On conçoit donc que la nécessité de la période réparatrice sera d’autant moindre que la dépense énergétique de la période de travail aura, elle-même, été plus faible. C’est là précisément la condition du nerf. Nous avons eu déjà l’occasion de dire, à propos de son rôle excitateur, qu’il ne cédait aucune énergie aux organes qu’il provoque à l’action. Il ne dépense rien pour les autres, et à peu près rien pour lui-même, ou du moins peu de chose. Il devient donc vraisemblable a priori, qu’un tel organe, de petite dépense énergétique, ne se fatiguera que difficilement, qu’il pourra agir longtemps sans faiblir et fournir un travail soutenu.

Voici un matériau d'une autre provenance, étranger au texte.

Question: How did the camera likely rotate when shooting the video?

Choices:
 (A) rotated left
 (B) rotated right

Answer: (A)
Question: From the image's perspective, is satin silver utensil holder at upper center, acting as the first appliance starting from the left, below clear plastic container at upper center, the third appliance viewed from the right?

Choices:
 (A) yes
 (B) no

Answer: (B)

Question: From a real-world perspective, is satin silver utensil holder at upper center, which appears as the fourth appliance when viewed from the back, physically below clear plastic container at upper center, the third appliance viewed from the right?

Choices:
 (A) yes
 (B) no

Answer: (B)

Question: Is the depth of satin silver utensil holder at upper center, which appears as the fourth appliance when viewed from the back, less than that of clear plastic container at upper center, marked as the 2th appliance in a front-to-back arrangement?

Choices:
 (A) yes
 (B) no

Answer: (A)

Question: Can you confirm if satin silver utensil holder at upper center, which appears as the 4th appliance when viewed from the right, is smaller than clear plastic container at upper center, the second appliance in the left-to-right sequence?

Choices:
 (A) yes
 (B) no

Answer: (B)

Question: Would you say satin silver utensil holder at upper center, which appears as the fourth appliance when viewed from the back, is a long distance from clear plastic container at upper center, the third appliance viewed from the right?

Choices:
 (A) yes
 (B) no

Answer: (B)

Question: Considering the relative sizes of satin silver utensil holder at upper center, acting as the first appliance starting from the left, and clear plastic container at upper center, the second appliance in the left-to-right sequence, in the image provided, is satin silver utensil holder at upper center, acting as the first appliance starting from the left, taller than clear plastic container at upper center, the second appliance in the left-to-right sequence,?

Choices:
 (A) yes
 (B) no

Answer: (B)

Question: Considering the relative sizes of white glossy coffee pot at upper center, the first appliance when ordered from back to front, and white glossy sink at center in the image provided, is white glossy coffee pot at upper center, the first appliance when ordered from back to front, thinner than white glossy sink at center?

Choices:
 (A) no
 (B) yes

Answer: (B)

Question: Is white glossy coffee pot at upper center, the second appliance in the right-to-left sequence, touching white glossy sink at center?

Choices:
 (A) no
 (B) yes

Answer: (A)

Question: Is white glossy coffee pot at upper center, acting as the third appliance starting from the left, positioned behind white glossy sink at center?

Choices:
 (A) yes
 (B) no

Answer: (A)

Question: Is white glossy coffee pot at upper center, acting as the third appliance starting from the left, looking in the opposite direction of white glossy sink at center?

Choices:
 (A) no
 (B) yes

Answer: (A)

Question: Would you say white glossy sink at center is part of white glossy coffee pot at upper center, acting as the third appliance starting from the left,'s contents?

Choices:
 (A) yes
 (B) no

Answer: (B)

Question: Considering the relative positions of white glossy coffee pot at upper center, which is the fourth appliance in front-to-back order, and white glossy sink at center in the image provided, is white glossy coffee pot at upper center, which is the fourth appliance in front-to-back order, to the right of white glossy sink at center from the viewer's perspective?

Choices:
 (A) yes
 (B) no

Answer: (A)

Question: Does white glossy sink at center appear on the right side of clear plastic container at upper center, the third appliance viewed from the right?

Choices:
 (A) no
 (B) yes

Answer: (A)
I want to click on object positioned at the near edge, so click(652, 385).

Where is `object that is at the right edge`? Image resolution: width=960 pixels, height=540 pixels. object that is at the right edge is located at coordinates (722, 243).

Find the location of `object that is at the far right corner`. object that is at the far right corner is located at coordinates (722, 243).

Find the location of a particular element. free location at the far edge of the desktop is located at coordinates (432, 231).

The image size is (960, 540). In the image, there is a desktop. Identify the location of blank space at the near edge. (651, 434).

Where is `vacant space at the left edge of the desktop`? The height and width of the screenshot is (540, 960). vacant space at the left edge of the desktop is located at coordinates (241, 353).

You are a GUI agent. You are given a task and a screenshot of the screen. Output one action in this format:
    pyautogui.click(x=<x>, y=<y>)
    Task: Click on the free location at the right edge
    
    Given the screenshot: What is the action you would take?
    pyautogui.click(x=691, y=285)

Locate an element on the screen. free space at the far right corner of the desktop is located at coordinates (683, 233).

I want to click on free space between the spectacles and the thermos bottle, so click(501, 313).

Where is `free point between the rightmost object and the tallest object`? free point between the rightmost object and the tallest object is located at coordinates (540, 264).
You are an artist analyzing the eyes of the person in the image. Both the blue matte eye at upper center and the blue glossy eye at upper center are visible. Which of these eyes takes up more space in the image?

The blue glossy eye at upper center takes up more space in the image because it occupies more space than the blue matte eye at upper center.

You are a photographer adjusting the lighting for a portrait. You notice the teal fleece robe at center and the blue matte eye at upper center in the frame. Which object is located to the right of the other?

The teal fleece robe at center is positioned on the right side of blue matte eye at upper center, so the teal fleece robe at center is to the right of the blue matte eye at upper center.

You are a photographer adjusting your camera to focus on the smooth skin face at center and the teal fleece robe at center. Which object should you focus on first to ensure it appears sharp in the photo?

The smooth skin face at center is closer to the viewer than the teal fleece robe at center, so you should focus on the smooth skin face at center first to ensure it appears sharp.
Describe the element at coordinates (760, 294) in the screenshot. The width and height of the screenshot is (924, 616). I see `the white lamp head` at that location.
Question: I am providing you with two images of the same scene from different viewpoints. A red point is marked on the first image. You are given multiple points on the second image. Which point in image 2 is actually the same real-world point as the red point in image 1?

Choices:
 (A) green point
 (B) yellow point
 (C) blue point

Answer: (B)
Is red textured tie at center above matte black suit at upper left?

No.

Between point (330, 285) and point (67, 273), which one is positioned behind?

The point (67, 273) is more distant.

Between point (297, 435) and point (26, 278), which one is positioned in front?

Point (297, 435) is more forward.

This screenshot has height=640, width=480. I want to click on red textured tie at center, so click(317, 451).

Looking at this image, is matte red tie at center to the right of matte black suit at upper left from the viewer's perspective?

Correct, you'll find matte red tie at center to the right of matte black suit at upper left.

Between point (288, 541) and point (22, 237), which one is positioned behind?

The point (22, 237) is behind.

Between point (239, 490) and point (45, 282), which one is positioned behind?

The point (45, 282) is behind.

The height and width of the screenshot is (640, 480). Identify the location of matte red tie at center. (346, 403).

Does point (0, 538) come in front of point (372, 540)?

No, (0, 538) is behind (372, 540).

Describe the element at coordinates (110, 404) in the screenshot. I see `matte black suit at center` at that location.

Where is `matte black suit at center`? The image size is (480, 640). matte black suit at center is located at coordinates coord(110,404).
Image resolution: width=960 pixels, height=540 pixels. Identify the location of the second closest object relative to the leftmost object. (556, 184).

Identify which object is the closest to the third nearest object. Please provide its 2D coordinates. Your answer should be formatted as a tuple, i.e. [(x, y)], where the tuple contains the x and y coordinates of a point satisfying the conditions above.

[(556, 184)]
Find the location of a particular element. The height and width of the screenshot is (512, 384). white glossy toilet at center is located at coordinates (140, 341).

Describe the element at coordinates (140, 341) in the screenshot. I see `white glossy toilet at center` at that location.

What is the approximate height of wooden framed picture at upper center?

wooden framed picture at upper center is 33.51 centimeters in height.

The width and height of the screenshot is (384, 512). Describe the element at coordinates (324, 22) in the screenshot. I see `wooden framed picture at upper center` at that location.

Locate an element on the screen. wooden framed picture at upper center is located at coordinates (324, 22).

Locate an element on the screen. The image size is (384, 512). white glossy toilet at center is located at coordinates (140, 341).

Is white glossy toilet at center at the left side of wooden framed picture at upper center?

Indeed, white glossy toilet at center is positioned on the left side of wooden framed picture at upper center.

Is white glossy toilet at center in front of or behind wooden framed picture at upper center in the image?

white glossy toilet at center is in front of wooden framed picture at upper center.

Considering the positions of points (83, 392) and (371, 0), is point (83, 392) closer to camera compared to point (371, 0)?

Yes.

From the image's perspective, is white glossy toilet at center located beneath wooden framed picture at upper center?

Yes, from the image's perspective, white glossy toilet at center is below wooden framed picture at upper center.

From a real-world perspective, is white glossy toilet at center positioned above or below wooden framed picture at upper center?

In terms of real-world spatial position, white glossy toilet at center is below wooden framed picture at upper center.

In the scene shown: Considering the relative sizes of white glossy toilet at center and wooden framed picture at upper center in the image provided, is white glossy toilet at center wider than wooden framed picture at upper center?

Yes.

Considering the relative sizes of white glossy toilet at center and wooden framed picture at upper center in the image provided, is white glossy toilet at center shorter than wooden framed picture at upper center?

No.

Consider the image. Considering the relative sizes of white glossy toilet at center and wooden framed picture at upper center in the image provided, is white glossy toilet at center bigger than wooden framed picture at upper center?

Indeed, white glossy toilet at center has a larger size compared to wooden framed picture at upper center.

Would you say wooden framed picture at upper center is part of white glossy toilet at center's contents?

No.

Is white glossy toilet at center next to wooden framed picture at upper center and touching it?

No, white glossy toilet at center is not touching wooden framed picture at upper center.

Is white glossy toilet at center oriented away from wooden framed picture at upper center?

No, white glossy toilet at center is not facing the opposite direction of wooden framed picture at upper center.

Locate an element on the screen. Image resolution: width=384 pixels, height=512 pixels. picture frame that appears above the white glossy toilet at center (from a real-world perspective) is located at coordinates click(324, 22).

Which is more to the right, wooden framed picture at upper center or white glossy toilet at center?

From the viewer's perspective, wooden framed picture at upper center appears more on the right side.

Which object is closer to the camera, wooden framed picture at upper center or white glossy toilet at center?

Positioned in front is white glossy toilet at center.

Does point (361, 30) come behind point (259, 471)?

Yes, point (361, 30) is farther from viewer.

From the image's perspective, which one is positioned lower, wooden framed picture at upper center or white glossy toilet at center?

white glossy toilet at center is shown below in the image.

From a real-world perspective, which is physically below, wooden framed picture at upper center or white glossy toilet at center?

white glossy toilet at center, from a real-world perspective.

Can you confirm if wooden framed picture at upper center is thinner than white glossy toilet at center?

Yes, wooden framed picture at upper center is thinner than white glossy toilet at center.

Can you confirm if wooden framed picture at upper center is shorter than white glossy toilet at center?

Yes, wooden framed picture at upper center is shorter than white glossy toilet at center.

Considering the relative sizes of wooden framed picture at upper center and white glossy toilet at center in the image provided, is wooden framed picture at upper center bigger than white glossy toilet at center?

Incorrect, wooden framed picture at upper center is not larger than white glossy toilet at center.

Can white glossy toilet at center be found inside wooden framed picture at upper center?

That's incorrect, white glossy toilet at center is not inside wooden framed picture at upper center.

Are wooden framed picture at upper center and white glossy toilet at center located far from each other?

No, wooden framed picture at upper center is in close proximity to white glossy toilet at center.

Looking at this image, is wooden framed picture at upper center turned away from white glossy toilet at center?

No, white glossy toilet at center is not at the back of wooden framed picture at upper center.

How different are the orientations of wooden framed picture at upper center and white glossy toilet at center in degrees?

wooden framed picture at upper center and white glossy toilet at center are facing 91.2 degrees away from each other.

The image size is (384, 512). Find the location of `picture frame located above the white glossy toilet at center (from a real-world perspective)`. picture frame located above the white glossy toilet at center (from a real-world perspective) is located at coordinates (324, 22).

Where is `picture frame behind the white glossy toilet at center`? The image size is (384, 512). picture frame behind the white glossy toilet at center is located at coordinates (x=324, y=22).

Mais, d’autre part, cette supposition est contraire à une sorte de préjugé irréfléchi et anthropomorphique, tiré d’une assimilation vague et inconsciente d’un organe aussi délicat que le nerf à un être frêle et maladif, préjugé qui fait supposer que le nerf est incapable de longs efforts.

Il appartenait donc à l’expérience de décider, et c’est en effet à l’expérimentation que s’est adressé Bernstein, en 1874. Il a soumis un nerf moteur, pendant plus d’un quart d’heure, à l’action d’une série de décharges d’induction, dont chacune était capable de le provoquer à l’activité.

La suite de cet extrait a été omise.